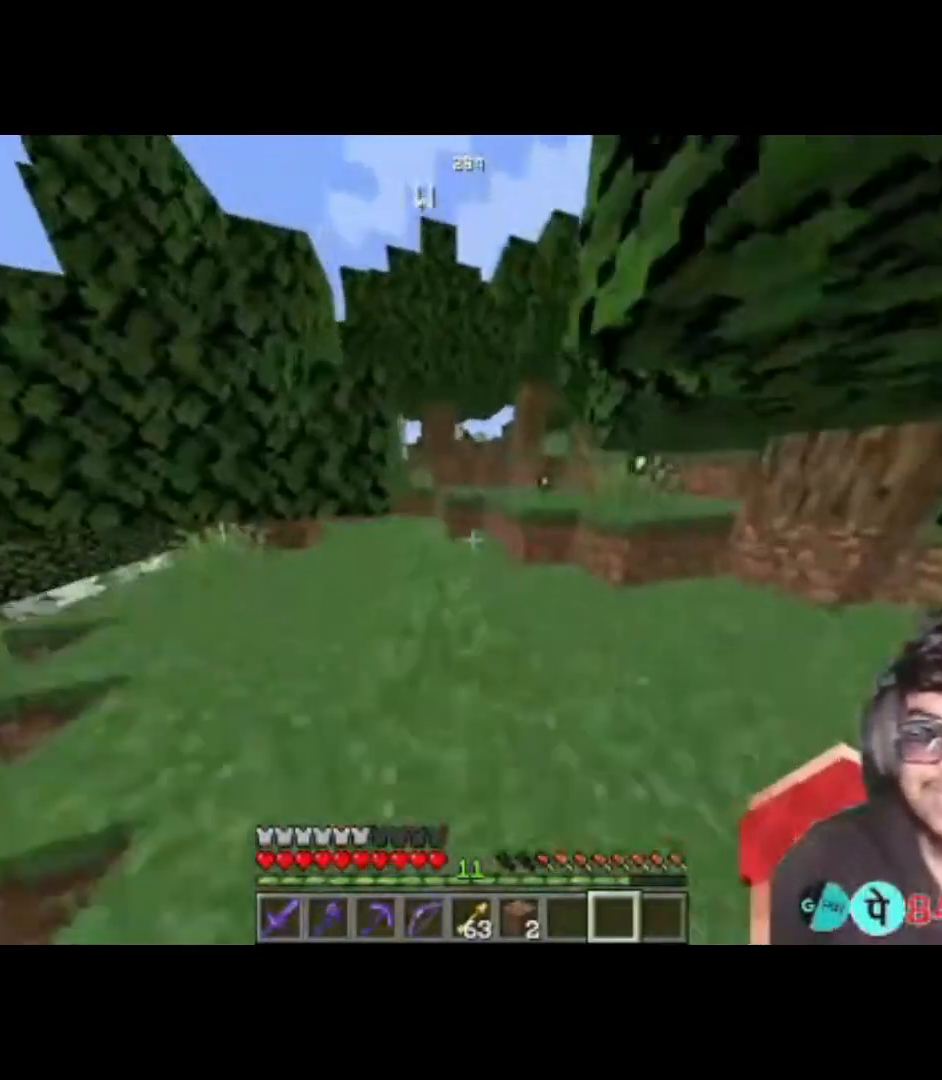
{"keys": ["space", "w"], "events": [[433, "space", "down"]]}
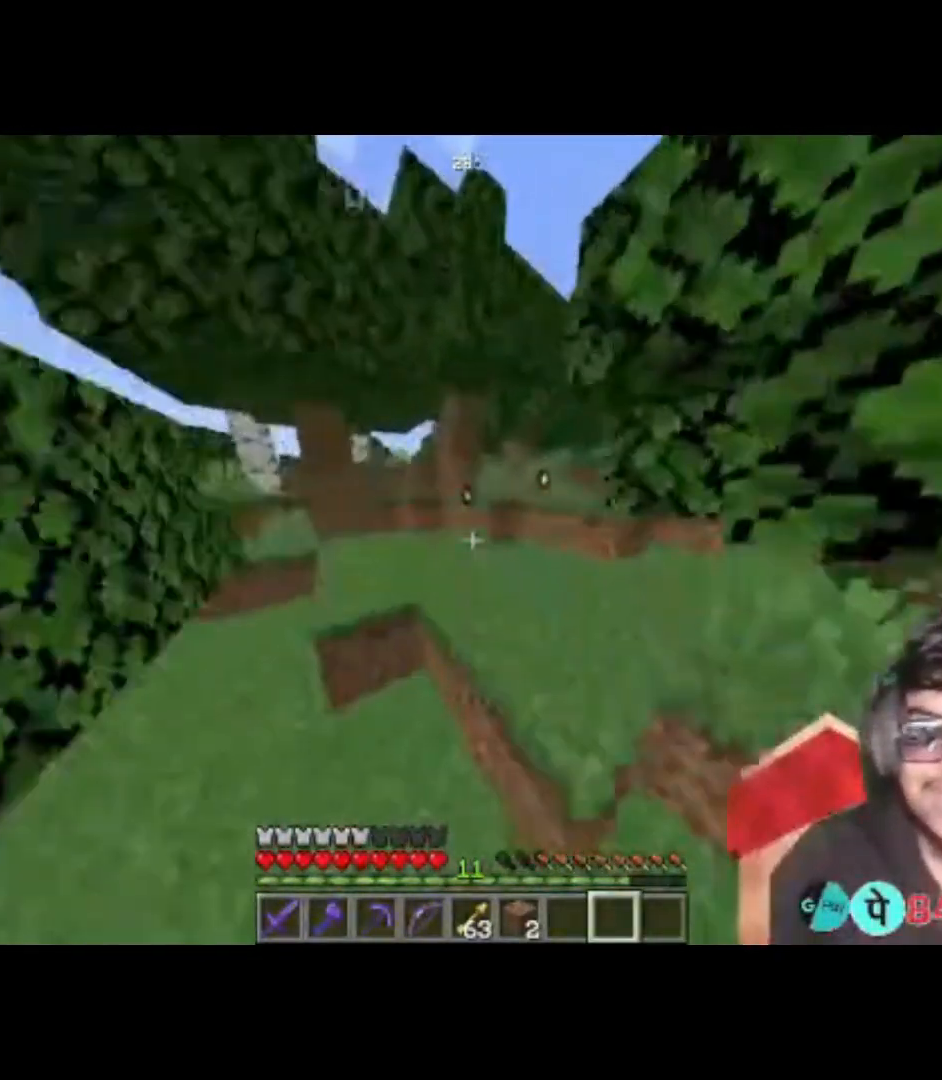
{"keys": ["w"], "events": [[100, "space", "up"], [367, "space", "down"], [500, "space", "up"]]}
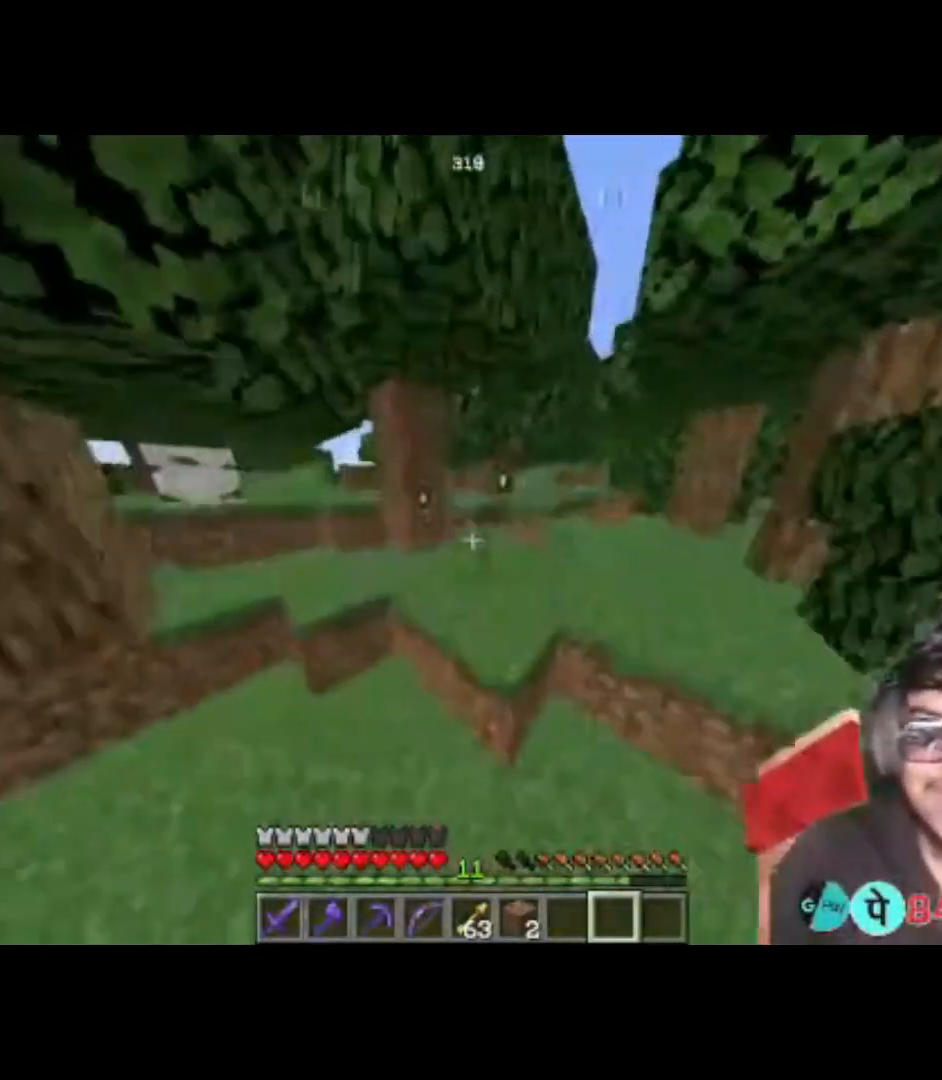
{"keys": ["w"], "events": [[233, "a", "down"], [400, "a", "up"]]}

---

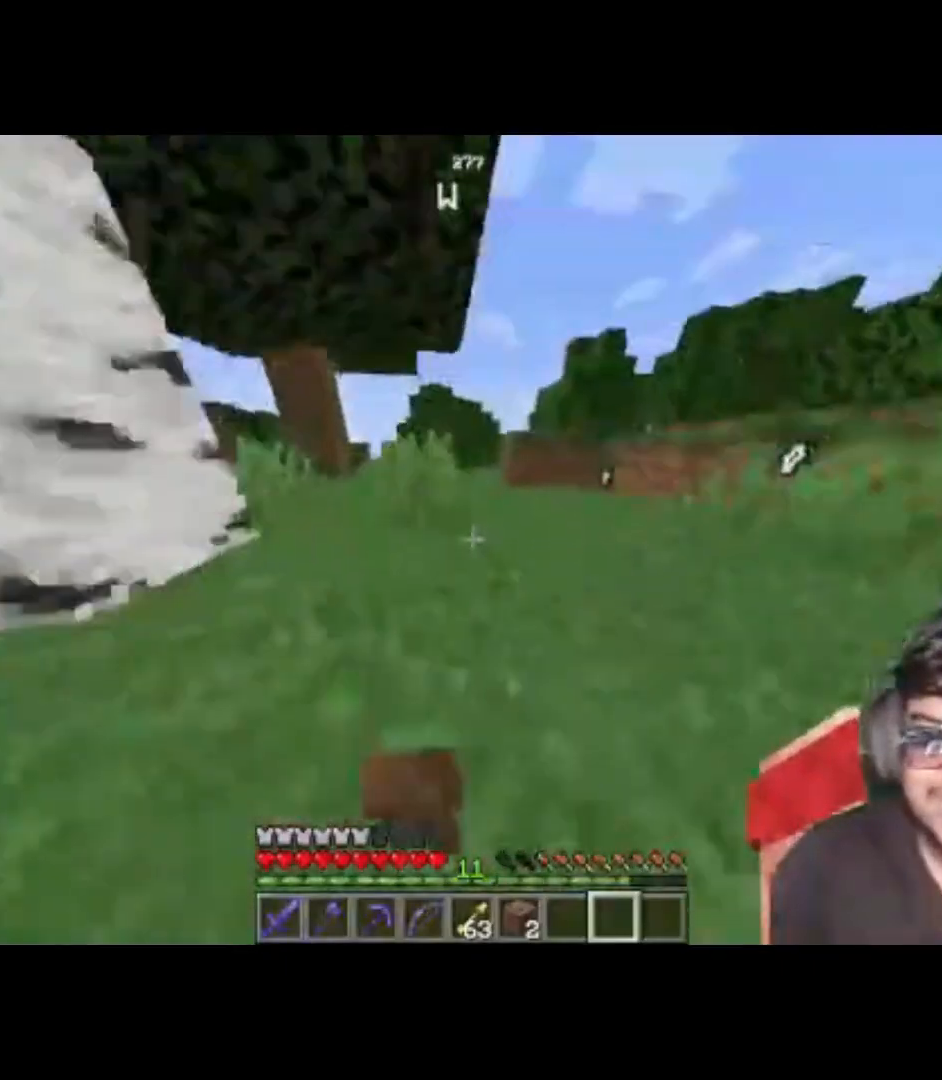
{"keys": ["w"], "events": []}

_Task requirements_
Please give the number of lines in the data above where the word "space" appears, and nothing besides.

_Solution to the problem_
2